Making WordPress.org

Opened 10 years ago

Closed 10 years ago

#700 closed defect (bug) (invalid)

Improve plugin search results algorithm

Reported by: mcguive7's profile McGuive7 Owned by:
Milestone: Priority: normal
Component: Plugin Directory Keywords: ui-feedback ux-feedback
Cc:

Description

I just did a search for "Yoast Analytics", hoping to find the "Google Analytics by Yoast" plugin, and it was 8 on the list. It seems to me that this should be the number one hit (it is via the same search term in Google) - the keyword matching is very close, and the downloads for this plugin dwarf the number of any of the other top 8, which seems to me like a good indicator that this should be a top match.

Can someone explain how the current plugin search algorithm works? It seems like there's some room for improvement in terms of factoring in downloads, ratings, etc.

In the meantime, the search really only works reliably if a) you know the exact name of the plugin, or b) there aren't many other plugins with the same keywords.

Change History (2)

#1 @McGuive7
10 years ago

More data - searching "google analytics yoast" still only yields the desired plugin as result #7, despite the fact that it's a 3 our of 4 keyword match (with order) on the plugin title. Seems wonky, no? Why would those others be coming up higher?

#2 @Otto42
10 years ago

  • Resolution set to invalid
  • Status changed from new to closed

Plugin search takes many factors into account using the Sphinx search engine and relevance matching. Improving it is a constant ongoing process. More popular plugins will not always necessarily be at the top all the time, and the results can shift even day to day based on one of many factors.

If you have specific bug reports, those would be more appropriate here. At the moment, I don't think a general umbrella ticket for plugin search, or a detailed explanation of how it works being public is a particularly great idea. We get enough people trying to game the thing as is.
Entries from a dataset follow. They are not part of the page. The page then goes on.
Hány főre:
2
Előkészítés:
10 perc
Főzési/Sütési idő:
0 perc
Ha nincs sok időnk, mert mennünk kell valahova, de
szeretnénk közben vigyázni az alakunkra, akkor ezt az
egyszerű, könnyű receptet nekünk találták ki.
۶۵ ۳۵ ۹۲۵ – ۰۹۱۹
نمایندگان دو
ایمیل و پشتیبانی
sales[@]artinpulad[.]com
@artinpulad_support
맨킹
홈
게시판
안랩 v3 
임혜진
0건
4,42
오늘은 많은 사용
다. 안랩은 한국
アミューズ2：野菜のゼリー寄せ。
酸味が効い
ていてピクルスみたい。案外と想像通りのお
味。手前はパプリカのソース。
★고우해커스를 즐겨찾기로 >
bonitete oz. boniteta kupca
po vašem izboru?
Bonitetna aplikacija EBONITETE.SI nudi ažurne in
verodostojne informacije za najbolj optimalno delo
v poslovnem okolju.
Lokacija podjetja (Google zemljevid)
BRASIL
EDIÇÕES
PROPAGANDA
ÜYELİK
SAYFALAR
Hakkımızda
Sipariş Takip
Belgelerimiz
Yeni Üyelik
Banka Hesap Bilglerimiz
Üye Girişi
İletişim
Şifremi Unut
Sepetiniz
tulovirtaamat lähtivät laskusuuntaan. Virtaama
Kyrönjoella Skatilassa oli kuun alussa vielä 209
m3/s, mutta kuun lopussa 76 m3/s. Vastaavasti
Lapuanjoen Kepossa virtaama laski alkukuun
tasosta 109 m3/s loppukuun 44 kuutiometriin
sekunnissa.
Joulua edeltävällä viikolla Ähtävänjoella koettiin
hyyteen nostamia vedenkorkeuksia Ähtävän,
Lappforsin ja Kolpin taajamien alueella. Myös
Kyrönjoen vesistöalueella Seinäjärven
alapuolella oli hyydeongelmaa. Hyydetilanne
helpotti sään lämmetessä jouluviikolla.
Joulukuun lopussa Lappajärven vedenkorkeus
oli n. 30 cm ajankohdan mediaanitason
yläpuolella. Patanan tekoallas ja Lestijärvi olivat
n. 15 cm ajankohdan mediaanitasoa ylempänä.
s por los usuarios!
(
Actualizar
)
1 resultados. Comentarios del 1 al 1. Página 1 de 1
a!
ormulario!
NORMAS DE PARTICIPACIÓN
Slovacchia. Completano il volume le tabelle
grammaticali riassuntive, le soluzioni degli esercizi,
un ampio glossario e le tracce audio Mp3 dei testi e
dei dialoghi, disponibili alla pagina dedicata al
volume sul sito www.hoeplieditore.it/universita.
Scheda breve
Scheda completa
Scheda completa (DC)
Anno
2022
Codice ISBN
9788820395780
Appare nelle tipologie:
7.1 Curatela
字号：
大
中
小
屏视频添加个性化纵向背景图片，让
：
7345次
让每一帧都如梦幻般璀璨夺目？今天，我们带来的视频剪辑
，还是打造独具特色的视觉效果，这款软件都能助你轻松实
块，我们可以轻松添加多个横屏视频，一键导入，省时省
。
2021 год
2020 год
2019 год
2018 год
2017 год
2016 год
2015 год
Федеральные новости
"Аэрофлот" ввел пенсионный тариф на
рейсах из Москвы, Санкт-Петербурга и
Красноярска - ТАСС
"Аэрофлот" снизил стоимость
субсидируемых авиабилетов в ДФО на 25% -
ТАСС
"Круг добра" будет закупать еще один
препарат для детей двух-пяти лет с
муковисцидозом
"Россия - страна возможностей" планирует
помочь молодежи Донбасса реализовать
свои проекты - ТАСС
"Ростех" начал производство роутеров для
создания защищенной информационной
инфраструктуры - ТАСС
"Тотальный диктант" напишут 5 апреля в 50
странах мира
However, I will say that the plugin title is not the main thing that the search engine has to work with. The plugin's long description is a far better place for plugin authors to improve upon. Too many plugins just try to use it as marketing fodder, putting irrelevant links and other such things in there. Having a good description, with good human readable paragraphs and explanations of the plugin made for people to read, will get you far far better results... and the tags don't matter nearly as much as some authors like to think they do.